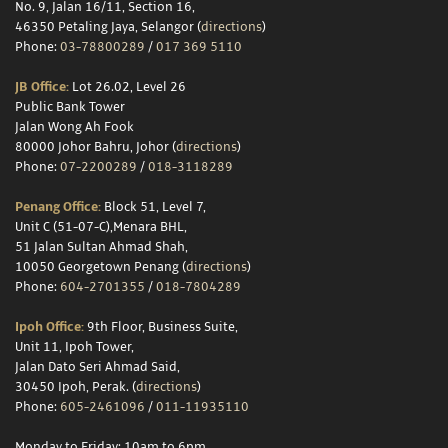
No. 9, Jalan 16/11, Section 16,
46350 Petaling Jaya, Selangor (
directions
)
Phone:
03-78800289
/
017 369 5110
JB Office:
Lot 26.02, Level 26
Public Bank Tower
Jalan Wong Ah Fook
80000 Johor Bahru, Johor (
directions
)
Phone:
07-2200289
/
018-3118289
Penang Office:
Block 51, Level 7,
Unit C (51-07-C),Menara BHL,
51 Jalan Sultan Ahmad Shah,
10050 Georgetown Penang (
directions
)
Phone:
604-2701355
/
018-7804289
Ipoh Office:
9th Floor, Business Suite,
Unit 11, Ipoh Tower,
Jalan Dato Seri Ahmad Said,
30450 Ipoh, Perak. (
directions
)
Phone:
605-2461096
/
011-11935110
Monday to Friday: 10am to 6pm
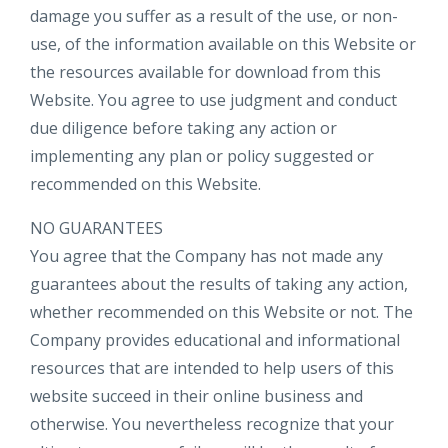
damage you suffer as a result of the use, or non-
use, of the information available on this Website or
the resources available for download from this
Website. You agree to use judgment and conduct
due diligence before taking any action or
implementing any plan or policy suggested or
recommended on this Website.
NO GUARANTEES​
You agree that the Company has not made any
guarantees about the results of taking any action,
whether recommended on this Website or not. The
Company provides educational and informational
resources that are intended to help users of this
website succeed in their online business and
otherwise. You nevertheless recognize that your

PROBLEM: Reproduce the text lines from all of the records above with every character unchanged, and leave out the pictures.

YOUR SOLUTION:
No. 9, Jalan 16/11, Section 16,
46350 Petaling Jaya, Selangor (
directions
)
Phone:
03-78800289
/
017 369 5110
JB Office:
Lot 26.02, Level 26
Public Bank Tower
Jalan Wong Ah Fook
80000 Johor Bahru, Johor (
directions
)
Phone:
07-2200289
/
018-3118289
Penang Office:
Block 51, Level 7,
Unit C (51-07-C),Menara BHL,
51 Jalan Sultan Ahmad Shah,
10050 Georgetown Penang (
directions
)
Phone:
604-2701355
/
018-7804289
Ipoh Office:
9th Floor, Business Suite,
Unit 11, Ipoh Tower,
Jalan Dato Seri Ahmad Said,
30450 Ipoh, Perak. (
directions
)
Phone:
605-2461096
/
011-11935110
Monday to Friday: 10am to 6pm
damage you suffer as a result of the use, or non-
use, of the information available on this Website or
the resources available for download from this
Website. You agree to use judgment and conduct
due diligence before taking any action or
implementing any plan or policy suggested or
recommended on this Website.
NO GUARANTEES​
You agree that the Company has not made any
guarantees about the results of taking any action,
whether recommended on this Website or not. The
Company provides educational and informational
resources that are intended to help users of this
website succeed in their online business and
otherwise. You nevertheless recognize that your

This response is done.